Le 20 novembre 2022 a débuté la Coupe du Monde de football 2022. Elle s’est déroulée au Qatar, dans un stade climatisé construit spécialement pour l’occasion.
Selon un chiffre publié par The Guardian le 23 février 2021, 6500 travailleurs migrants auraient trouvé la mort lors de la construction des stades de ce type, au Qatar. Ce bilan très alarmant nous pousse à nous interroger sur les conditions de travail des ouvriers dans ce pays de la péninsule arabique.
« Tous mes proches comptent sur moi. Je suis désespéré. Quand tu travailles dur comme ça, pour un salaire faible, pour moi, c’est de l’esclavage. »
Peter, ouvrier dans un stade au Qatar (Franceinfo)
Au Qatar, seuls 20 % de la population détient la citoyenneté qatarie tandis que les autres 80 % sont essentiellement constitués d’étrangers immigrés. Ces derniers représentent 90 % de la main-d’œuvre totale du pays et ils travaillent souvent sur des chantiers de construction. Ils y sont exposés à la chaleur et à l’humidité, ce qui est à l’origine d’un grand nombre de décès. Selon le journal britannique The Guardian, 6500 travailleurs auraient trouvé la mort sur les chantiers de construction des stades entre 2010 et 2020 ; le Qatar en reconnaît 37. Le nombre précisde morts n’est pas connu, mais on peut être sûr qu’il s’élève à plus de 37 : rappelons cependant que les chiffres de 2019 parlent de 733 ouvriers morts en un an en France.
Une étude de la revue Cardiology montre la corrélation entre la chaleur et la mort des travailleurs népalais au Qatar entre 2009-2017 alors que les autorités qatariennes mettent ces décès sur le compte de vagues problèmes cardiaques ou leur attribuent des « causes naturelles ». Selon la même revue, au moins 200 des 571 décès cardiovasculaires (crises cardiaques) auraient pu être évités si des mesures plus importantes avaient été prises pour protéger les travailleurs.

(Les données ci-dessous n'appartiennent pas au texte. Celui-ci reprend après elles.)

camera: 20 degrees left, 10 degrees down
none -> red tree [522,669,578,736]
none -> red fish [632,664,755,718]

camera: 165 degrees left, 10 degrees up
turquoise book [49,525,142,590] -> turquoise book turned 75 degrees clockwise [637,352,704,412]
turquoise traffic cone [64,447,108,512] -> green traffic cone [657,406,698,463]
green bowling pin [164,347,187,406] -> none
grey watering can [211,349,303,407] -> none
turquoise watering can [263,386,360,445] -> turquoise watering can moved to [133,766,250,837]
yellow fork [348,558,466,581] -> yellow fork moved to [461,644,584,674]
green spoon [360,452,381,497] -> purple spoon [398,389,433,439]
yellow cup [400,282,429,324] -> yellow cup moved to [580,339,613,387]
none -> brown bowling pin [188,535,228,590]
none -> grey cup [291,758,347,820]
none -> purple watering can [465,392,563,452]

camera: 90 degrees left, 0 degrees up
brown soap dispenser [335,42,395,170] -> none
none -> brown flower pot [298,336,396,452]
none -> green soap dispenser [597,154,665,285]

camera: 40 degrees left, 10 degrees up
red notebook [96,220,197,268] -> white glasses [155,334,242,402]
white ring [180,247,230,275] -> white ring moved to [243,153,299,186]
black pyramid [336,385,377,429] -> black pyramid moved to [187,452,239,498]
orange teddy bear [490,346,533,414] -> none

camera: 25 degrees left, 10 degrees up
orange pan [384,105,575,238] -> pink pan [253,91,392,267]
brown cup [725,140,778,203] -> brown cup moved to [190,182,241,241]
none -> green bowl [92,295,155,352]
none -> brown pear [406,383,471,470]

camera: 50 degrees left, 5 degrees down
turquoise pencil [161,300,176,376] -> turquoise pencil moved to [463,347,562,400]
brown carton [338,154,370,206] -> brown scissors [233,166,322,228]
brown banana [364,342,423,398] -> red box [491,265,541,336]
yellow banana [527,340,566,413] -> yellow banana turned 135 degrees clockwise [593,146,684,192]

Or les seules mesures prises concernant l’exposition des ouvriers aux grandes chaleurs consistent à interdire le travail à l’extérieur pendant certaines heures entre le 15 juin et le 30 août et elles autorisent, depuis mai 2021, les ouvriers à arrêter de travailler et à porter plainte en cas de stress thermique. Bien qu’elles améliorent un peu la condition de ces derniers, ces mesures restent très insuffisantes. En effet, si elles permettent aux ouvriers de travailler « à leur rythme » quand il fait chaud, c’est sans compter la pression exercée par leurs employeurs et le jeu de pouvoir qui se met en place. De nombreux travailleurs ne sont pas payés en totalité et certains doivent attendre des mois avant de toucher leur salaire. La plupart arrivent endettés au Qatar car ils ont payés des frais de déplacement élevés pour quitter leur pays, et ils se retrouvent piégés dans une boucle infernale dont ils n’ont pas les moyens de s’extraire.
Les familles des ouvriers morts se retrouvent aussi dans une position très difficile : elles ne peuvent pas toucher d’indemnités et sont tenues de rembourser les dettes que leur proche décédé devait encore au Qatar pour leur immigration. Certaines vendent alors leurs biens pour y parvenir, mais elles s’endettent d’autant plus.
Ces évènements ont soulevé une polémique qui a pris beaucoup d’ampleur dans les pays concernés par la Coupe du Monde. Pourtant, le seul signe de protestation de la France a été ne pas mettre d’écrans géants ou de fans zones à Paris. Cela n’a pas empêché la finale de la Coupe du monde 2022 d’être un record d’audience absolu pour TF1 ni le président français, Emmanuel Macron, de se déplacer pour y assister. Finalement, la polémique a plutôt agi comme une publicité.